Si hay algo que definitivamente es una constante en todos los padres es que todos hacen aquello que creen que es lo mejor para sus hijos. Cada uno, dentro de sus posibilidades, ofrece a sus hijos el máximo, siendo capaces de hacer enormes sacrificios tanto personales como económicos con tal de ver esa cara de felicidad y satisfacción que tienen sus hijos al realizar su actividad deportiva favorita.

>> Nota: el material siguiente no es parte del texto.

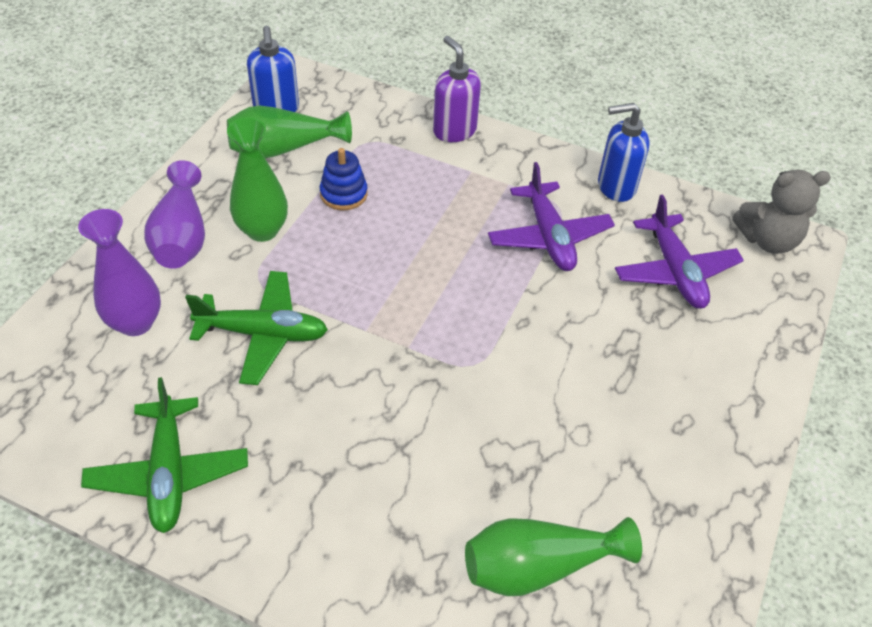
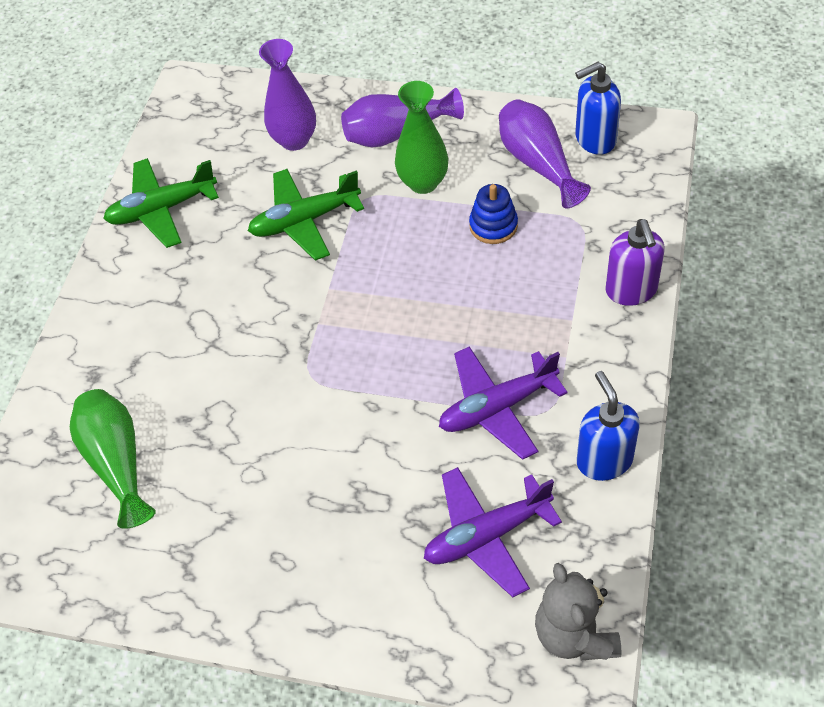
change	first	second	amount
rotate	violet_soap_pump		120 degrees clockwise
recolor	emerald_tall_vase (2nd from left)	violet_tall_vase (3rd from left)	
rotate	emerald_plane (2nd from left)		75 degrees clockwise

Esa cara, esa sonrisa, compensa cualquier otro esfuerzo realizado. Las emociones envuelven cualquier racionalidad que pueda existir en las relaciones entre los deportistas jóvenes y sus padres. Por eso las listas de normas, e incluso las charlas para padres, no calan. Los padres ya se saben la teoría; al menos la teoría básica. No necesitan que nadie les diga, por ejemplo, que gritar al árbitro está mal o que insultar a los padres del equipo rival no tiene ningún sentido. Estoy convencida de que, si les preguntáramos, todos coincidirían en señalar los comportamientos adecuados y no adecuados en situaciones clave como una competición.

¿Qué ocurre entonces? Simplemente, las emociones les desbordan. Ser padre no es fácil; ser padre de un deportista, menos aún.

Como en todos los ámbitos, en el deporte también existen sanguijuelas que se aprovechan de esto para conseguir sus propios objetivos económicos, prometiendo a los padres que sus hijos se convertirán en grandes estrellas a cambio de un ¿pequeño? esfuerzo económico más. Y los padres caen, porque no podrían soportar que el día de mañana su hijo les echara en cara no haber llegado a ser una estrella por haberle negado ir a aquel campus de prestigio, no haberle comprado aquel material deportivo de última generación o no haberle llevado dos días más a la semana a entrenar.

Los padres, por encima de todo, quieren que sus hijos sean felices. Pueden soportar sus propias frustraciones pero….¿ver a su hijo llorando al terminar esa competición que tanto esfuerzo ha supuesto para él (para todos)? Eso no. Eso toca su más profundo instinto animal y por eso son capaces de cualquier cosa con tal de protegerlo.

El instinto de protección, el amor hacia sus hijos, es lo que les mueve a tener todos esos comportamientos que racionalmente saben que no están bien. Un instinto de protección en ocasiones desmesurado, ya que por desgracia se tiende a sobreproteger a los hijos. Es natural querer que nuestros hijos triunfen, que sean felices y las cosas les vayan bien. Pero las frustraciones y los fracasos también forman parte del aprendizaje y aunque no son agradables, son necesarios.

Quizás la tarea de los psicólogos del deporte así como del resto de personas involucradas en la formación y desarrollo deportivo de los jóvenes no esté tanto en definir esas listas de conductas adecuadas sino en provocar reflexiones acerca de las mismas y ayudar a los padres a que encuentren sus propias herramientas para poder gestionar sus emociones.

Partamos de todo lo que ya hacen bien, valoremos y agradezcamos su esfuerzo, su dedicación y su apoyo y ayudémosles a gestionar esas emociones que tantas veces les impiden disfrutar como se merecen del desarrollo deportivo de sus hijos.